I am part of multiple real estate passive investor Facebook groups, and they have a lot of great information. The concept here is for you to get familiar with the language, learn questions to ask, look at snippets and make connections. One of the secrets of success in passive investment is to ask the right questions.

Lesson 2: Do your Homework with People, Numbers, Feasibility.

Women engage in circular decision making. We do a lot of fact finding. Then, we talk. We research and we learn from each other. Therefore, as a founding member of a group with over 7,000 women, we connect and help each other. We must use that skill to do our due diligence with people. When investing passively in someone’s project, you want to learn about their background (background check and credit), their experiences (good and bad), their core values and even their personal finances. Personally, I use third parties and I let operators know that I will do credit check. I ask inquisitive questions about their experiences in real estate, and I get to know them.

Learn your numbers for every investment vehicle, strategy, and asset type. There are many real estate investing opportunities with strategies like flipping or buy and hold. There are multiple asset types like multifamily, single family homes, and hotels. Each asset will have its own fundamental numbers and value assessments that will allow you to determine the feasibility of the project. However, they are dependent upon one another. Private investors who ignore this fact tend to lose their money during challenging times.

Lesson 3: Determine your investment criteria – Money. Return. Risk.

High returns alone do not mean the best investment for you. Understanding how much money, return and risk you are willing to take, allows you to be focused and effective.

Depending on where you are financially, you must decide how much money you will set aside to invest. My guideline is simple: I do not invest to lose money, but I want to keep my sanity. I invest an amount that allows me to sleep even if I lose that money today.

There are many platforms that allow you all types of investing amounts. Crowdfunding is a platform that allows you to start small. I prefer syndications – and you can find great information about syndications in Security Exchange Commission (SEC) website.

You want a specific criterion of how much you want to make per deal. You can use a percentage of revenue for each investment. The most practical advice to determine a percentage is ask in private investors group what the average return in the industry is for that investment type.

Risk is a very individual decision that depends in multiple factors. When passive investors approach me, they must know their criteria. If they don’t, I share consultants’ information who are not affiliated to me. This way, investors determine the best value for their money, how much they can really invest and what risk they are willing to take.

Lesson 4: Paperwork! Paperwork! Paperwork!

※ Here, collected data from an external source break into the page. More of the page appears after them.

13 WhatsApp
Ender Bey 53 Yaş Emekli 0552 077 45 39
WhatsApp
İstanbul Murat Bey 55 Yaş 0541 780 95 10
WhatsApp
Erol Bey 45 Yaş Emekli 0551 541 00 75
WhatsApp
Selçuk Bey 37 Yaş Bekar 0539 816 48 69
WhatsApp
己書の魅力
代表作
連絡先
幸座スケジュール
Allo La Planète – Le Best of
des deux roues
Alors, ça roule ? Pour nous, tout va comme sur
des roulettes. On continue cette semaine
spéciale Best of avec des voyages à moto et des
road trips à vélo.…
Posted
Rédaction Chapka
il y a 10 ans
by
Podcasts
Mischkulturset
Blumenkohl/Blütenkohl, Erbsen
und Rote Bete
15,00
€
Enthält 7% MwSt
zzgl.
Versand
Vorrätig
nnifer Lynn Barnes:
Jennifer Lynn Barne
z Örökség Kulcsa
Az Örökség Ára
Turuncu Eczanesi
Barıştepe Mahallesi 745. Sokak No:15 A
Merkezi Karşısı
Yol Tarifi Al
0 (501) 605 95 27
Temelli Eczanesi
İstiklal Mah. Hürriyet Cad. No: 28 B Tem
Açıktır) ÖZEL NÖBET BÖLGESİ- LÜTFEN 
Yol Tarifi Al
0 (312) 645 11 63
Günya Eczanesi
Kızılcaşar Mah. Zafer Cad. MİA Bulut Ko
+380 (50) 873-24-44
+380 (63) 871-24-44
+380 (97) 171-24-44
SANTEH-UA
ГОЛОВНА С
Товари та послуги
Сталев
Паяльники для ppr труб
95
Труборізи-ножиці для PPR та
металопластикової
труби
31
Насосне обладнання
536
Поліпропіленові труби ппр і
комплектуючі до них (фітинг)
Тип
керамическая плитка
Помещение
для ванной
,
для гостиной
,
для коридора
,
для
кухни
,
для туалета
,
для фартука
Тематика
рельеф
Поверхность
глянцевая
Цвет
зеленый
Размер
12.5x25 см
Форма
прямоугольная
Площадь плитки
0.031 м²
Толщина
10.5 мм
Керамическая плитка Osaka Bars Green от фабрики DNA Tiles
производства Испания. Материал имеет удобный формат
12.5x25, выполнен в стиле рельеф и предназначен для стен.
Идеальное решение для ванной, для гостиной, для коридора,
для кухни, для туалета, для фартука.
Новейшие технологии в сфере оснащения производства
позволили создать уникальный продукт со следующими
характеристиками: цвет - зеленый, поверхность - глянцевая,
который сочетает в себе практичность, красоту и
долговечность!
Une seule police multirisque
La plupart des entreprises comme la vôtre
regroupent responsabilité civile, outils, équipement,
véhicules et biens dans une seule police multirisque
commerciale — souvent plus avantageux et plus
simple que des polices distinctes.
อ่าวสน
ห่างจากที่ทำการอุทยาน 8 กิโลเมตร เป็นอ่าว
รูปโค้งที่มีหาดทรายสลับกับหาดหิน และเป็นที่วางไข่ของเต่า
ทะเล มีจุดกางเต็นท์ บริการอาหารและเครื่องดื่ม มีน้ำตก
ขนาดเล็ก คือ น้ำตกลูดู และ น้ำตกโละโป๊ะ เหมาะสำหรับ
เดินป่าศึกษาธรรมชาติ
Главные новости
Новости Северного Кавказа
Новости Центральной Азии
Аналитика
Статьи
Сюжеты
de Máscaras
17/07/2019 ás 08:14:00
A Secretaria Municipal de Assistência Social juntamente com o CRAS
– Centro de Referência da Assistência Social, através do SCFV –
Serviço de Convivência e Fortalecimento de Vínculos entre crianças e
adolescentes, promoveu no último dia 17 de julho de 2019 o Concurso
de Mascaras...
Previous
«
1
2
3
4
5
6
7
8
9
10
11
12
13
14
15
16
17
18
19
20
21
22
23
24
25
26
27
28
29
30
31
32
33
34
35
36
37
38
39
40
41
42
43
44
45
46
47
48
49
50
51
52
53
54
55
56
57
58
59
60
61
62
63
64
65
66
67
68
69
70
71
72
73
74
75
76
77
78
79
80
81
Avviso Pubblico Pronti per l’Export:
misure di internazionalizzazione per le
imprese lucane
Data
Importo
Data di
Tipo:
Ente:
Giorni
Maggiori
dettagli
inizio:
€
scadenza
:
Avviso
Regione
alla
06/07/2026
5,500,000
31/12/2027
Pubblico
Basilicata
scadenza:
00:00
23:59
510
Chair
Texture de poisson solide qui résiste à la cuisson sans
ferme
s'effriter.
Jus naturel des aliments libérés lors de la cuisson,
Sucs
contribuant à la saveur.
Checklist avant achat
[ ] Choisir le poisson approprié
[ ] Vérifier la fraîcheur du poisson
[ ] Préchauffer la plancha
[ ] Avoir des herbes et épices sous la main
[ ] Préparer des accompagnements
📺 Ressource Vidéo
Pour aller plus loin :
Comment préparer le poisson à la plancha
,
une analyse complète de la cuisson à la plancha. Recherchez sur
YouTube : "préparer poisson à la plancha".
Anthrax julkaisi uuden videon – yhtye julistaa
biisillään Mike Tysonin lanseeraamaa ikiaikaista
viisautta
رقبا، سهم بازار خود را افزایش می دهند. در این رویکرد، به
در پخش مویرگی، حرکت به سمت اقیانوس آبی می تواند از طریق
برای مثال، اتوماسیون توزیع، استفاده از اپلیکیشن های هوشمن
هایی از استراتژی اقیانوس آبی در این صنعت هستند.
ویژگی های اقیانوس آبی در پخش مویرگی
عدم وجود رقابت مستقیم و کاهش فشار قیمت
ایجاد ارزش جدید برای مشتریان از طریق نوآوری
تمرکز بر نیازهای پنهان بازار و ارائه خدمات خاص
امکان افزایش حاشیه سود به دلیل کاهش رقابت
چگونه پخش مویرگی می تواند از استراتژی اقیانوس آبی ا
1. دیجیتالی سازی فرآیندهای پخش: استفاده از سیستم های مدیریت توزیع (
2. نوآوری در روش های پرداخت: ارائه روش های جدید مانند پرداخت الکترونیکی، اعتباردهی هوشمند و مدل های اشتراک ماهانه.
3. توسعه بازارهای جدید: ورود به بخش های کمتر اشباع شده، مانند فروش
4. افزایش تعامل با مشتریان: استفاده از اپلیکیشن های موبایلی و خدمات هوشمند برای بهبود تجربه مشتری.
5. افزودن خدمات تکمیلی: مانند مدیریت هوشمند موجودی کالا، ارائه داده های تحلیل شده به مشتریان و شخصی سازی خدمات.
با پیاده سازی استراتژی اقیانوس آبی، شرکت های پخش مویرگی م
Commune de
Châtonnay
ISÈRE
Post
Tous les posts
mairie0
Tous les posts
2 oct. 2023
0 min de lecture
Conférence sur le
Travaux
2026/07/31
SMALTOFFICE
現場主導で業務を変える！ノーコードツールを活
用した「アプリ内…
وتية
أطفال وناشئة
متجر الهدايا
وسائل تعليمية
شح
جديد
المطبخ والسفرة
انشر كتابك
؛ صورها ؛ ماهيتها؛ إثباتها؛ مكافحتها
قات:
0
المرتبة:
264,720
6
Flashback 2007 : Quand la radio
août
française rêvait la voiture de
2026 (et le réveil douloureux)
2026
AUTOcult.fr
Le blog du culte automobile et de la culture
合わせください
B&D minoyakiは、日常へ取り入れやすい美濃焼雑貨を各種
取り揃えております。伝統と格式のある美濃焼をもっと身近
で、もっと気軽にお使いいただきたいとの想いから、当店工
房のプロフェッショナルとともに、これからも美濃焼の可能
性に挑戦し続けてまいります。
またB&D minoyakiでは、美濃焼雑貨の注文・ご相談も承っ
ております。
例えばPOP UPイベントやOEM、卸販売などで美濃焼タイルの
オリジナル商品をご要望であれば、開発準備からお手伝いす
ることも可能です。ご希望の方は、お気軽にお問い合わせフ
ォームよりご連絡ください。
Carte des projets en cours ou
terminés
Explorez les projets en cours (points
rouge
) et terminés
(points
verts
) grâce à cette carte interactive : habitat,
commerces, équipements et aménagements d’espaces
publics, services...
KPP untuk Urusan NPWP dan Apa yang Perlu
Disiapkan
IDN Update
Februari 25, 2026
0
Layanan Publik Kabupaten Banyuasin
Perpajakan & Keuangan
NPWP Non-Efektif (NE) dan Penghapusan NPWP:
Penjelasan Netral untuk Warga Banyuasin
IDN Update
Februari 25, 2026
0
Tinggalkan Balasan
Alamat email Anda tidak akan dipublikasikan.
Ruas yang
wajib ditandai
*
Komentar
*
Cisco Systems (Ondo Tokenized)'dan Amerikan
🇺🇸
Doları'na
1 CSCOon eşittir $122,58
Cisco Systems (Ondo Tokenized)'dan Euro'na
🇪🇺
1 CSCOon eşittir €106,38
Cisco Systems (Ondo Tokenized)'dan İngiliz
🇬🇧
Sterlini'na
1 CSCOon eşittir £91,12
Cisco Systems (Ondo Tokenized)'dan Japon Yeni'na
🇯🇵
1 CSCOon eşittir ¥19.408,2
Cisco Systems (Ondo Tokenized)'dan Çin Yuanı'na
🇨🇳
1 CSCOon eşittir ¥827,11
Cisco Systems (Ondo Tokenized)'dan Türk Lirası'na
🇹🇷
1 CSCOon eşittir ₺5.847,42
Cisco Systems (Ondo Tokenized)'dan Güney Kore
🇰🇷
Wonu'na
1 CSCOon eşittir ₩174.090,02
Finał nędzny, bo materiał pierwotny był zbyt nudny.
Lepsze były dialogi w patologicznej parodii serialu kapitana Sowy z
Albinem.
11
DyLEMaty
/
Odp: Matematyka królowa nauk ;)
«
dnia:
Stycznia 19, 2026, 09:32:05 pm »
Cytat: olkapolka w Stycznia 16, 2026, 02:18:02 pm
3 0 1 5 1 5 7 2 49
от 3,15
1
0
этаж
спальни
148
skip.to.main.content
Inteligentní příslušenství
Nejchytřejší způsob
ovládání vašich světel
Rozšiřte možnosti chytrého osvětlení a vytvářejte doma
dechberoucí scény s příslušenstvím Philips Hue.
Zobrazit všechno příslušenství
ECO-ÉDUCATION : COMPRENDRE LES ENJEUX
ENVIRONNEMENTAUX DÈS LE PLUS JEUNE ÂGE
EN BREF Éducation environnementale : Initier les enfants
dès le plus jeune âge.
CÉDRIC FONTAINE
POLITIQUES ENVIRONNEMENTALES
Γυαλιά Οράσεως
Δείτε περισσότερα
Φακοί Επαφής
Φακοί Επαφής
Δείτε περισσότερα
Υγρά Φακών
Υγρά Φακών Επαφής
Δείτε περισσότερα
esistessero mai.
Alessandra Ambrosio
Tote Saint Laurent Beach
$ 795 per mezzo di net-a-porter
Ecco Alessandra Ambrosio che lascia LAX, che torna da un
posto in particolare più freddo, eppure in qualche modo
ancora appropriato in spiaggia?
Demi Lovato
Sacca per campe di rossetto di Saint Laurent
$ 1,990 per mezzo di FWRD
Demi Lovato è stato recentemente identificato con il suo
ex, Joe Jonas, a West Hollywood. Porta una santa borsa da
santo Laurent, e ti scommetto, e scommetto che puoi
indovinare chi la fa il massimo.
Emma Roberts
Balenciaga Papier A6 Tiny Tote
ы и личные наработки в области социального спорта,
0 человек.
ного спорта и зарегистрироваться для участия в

What secures your investment? Real estate provides what most investment vehicles cannot – an investment secured by a hard asset. This means to you that if people do not pay, you will have a hard asset to try to recoup some, all or even more of your hard-earned money. The paperwork establishes the rules of the game, or terms of your investment, and what you can do if they do not pay you.
Sadly, a lot of private investors do not have the right paperwork, or they are not written and managed properly. Hiring a real estate lawyer or specialized lawyer in your investment vehicle will be another wise move to secure your money.

When implementing these 4 lessons, my investors found that they can get higher returns secured by a tangible asset with the least amount of time possible.